_Source document:_
#####

FanPost

The Greatest Number 44 in Coyote Franchise History

As the journey forward to the preseason opener continues, the looks back into the past do as well. Today we stop at the number 44 and for the first time on the trip down memory lane, we encounter a number that actually has a lot going for it. Eight different players have suited up in a sweater with 44 on the back for the Jets/Coyotes franchise and several have worn it with aplomb. Included in that list is Norm Maciver who wore it from Winnipeg to the move to Phoenix, Shawn Cronin who was a heavy handed enforcer for the Jets for 3 seasons and 703 pims, Andrei Nazarov who was a rarity as a Russian tough guy and Nick Boynton, an All-star for Boston who struggled to keep that same form in Phoenix. The current Coyote wearing 44 is Chris Brown whom Brendan covered in depth today. Hopefully someday Chris could be known as the greatest Coyote to wear the number 44, but he has his work cut out for him.

That's because the best player to wear 44 in franchise history wore it really, really well. He's also the first person on this list who wore that number for Winnipeg and never in the desert. The greatest 44 in Coyote history is Dave Babych.

#####

_Source material:_
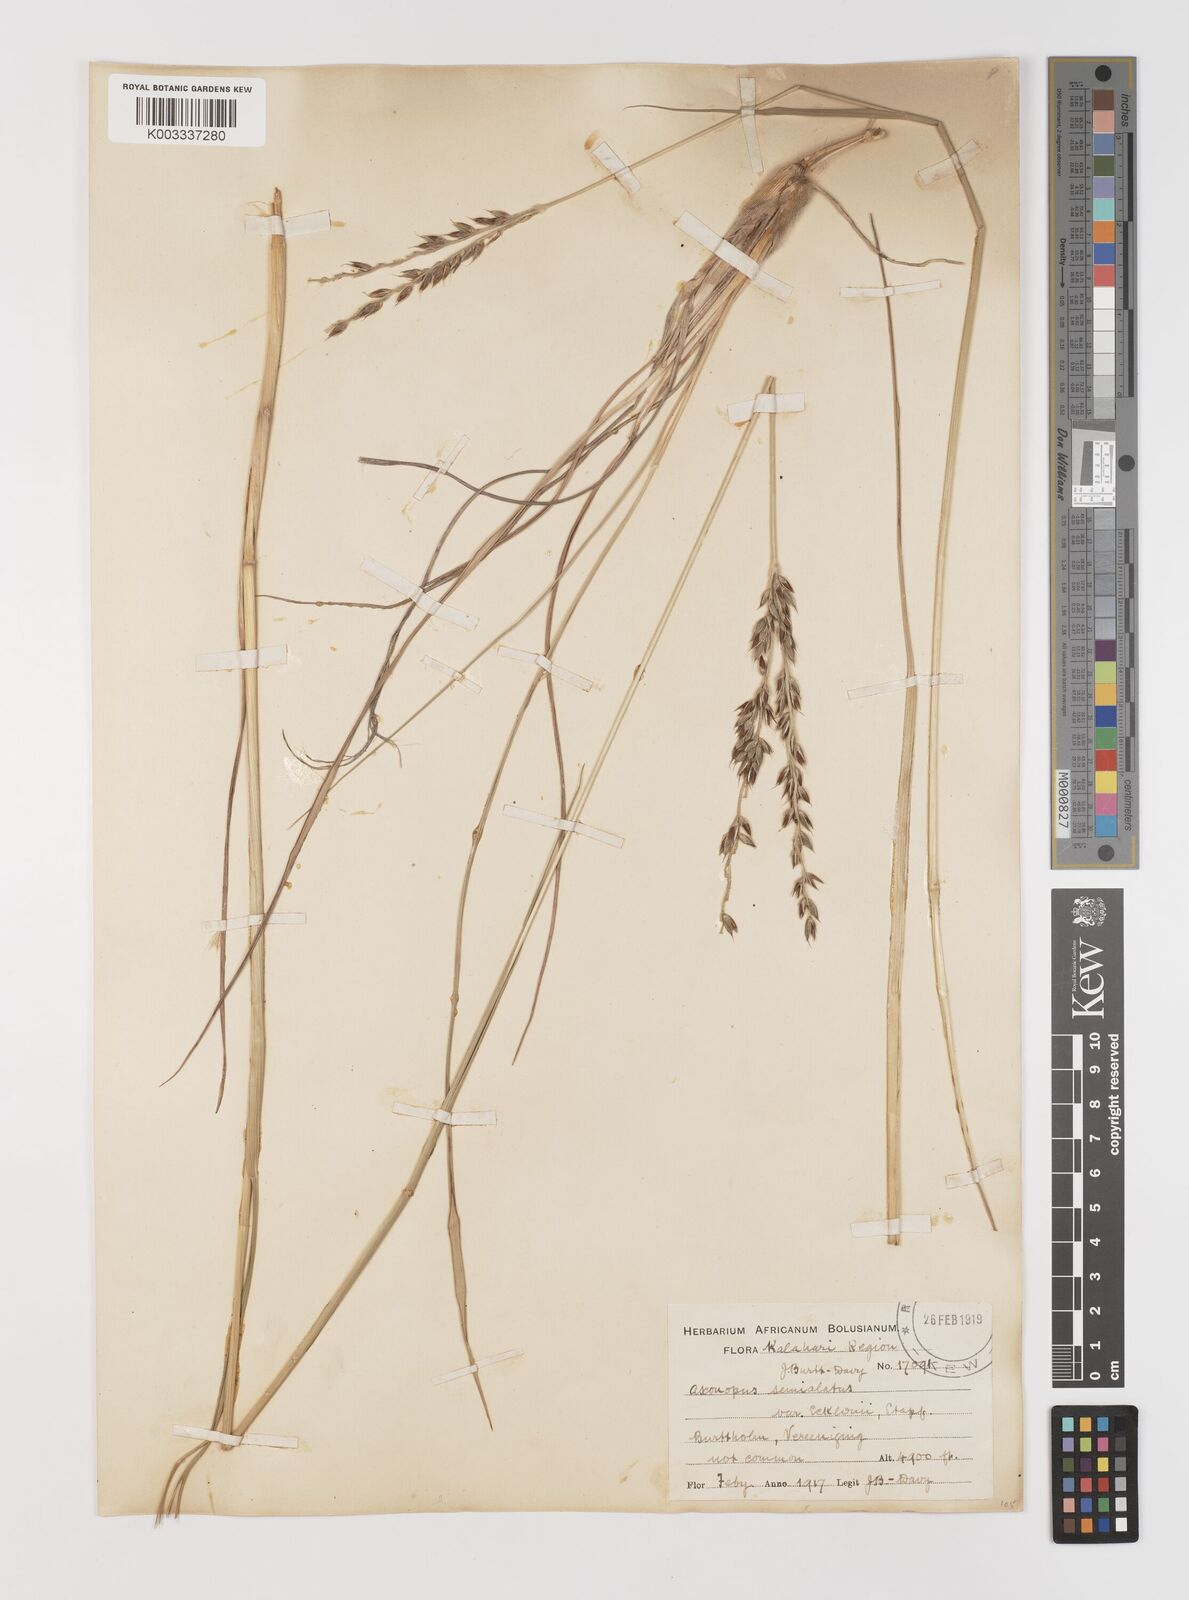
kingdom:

#####

_Set task 1:_
Answer these questions from the number 44 fan post:
(a) How many different players have worn 44 for the Jets/Coyotes franchise?
(b) Who is the current Coyote wearing 44?
(c) Who does the post name as the greatest 44 in franchise history?
_Set task 2:_
Carry on writing the number 44 fan post from its final sentence onward.
The lines above are separate material, not part of the number 44 fan post.

_Expected answer 1:_
(a) Eight
(b) Chris Brown
(c) Dave Babych

_Expected answer 2:_
Babych was the first pick in the NHL history of the Jets franchise going number 2 overall in the 1980 entry draft. Babych had a good rookie year going 6 and 38 for 44 points in 69 games. But that was only the beginning. In the next four seasons, Babych would put up 68, 74, 57, and 62 points with a career high 19 goals coming in the 81/82 year. That 81/82 season was a special one for many reasons as not only was the 19 goals a franchise record for blueliners(later passed by Dave Ellett in 89) but so were his 68 points(he would pass it the next season with 74 and that record would later fall at the hands of Phil Housley). He and rookie sensation Dale Hawerchuk (wonder if we'll hear about him again, wink wink) would lead the Jets to their first playoff birth that season. He was an All-star for the Jets in 1983, as a starter no less, and again in 1984. Also in 84, he would help the Jets win their first ever playoff series over the Calgary Flames before they were swept by eventual Cup champion Edmonton. During his time in Winnipeg, he led the team in points by a defensemen every year.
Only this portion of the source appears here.